Collected data:
====================

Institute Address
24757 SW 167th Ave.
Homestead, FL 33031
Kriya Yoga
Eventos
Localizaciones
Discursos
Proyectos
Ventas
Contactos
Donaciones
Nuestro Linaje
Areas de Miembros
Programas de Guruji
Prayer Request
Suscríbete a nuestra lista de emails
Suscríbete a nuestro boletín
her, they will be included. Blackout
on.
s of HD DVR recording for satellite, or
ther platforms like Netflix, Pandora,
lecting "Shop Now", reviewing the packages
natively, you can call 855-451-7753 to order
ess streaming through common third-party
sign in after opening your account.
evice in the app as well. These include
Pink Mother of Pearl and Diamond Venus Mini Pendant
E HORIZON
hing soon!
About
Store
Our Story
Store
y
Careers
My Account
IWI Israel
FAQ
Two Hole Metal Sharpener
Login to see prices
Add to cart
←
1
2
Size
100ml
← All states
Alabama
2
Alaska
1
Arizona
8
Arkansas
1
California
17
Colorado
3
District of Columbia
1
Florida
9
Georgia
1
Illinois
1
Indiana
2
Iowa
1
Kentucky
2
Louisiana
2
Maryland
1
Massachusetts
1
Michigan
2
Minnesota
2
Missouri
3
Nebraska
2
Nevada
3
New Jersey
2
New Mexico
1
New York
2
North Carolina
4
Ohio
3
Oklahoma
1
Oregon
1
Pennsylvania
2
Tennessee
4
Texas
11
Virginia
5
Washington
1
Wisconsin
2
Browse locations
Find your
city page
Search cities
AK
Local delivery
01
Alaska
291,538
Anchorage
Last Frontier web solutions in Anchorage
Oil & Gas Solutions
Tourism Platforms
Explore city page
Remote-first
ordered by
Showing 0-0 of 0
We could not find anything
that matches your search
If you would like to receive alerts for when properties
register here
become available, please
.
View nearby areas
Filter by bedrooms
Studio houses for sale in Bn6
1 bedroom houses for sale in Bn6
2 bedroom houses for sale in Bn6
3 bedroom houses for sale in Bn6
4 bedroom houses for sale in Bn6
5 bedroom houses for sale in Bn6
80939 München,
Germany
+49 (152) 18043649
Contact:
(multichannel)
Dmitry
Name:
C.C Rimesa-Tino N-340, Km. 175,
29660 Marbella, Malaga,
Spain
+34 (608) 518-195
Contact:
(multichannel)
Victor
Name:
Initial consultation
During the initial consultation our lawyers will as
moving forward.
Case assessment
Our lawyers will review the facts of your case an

====================

# Task directions:
Report how many lines of the preceding records include "sale". Output the number only.

# Exercise answer:
6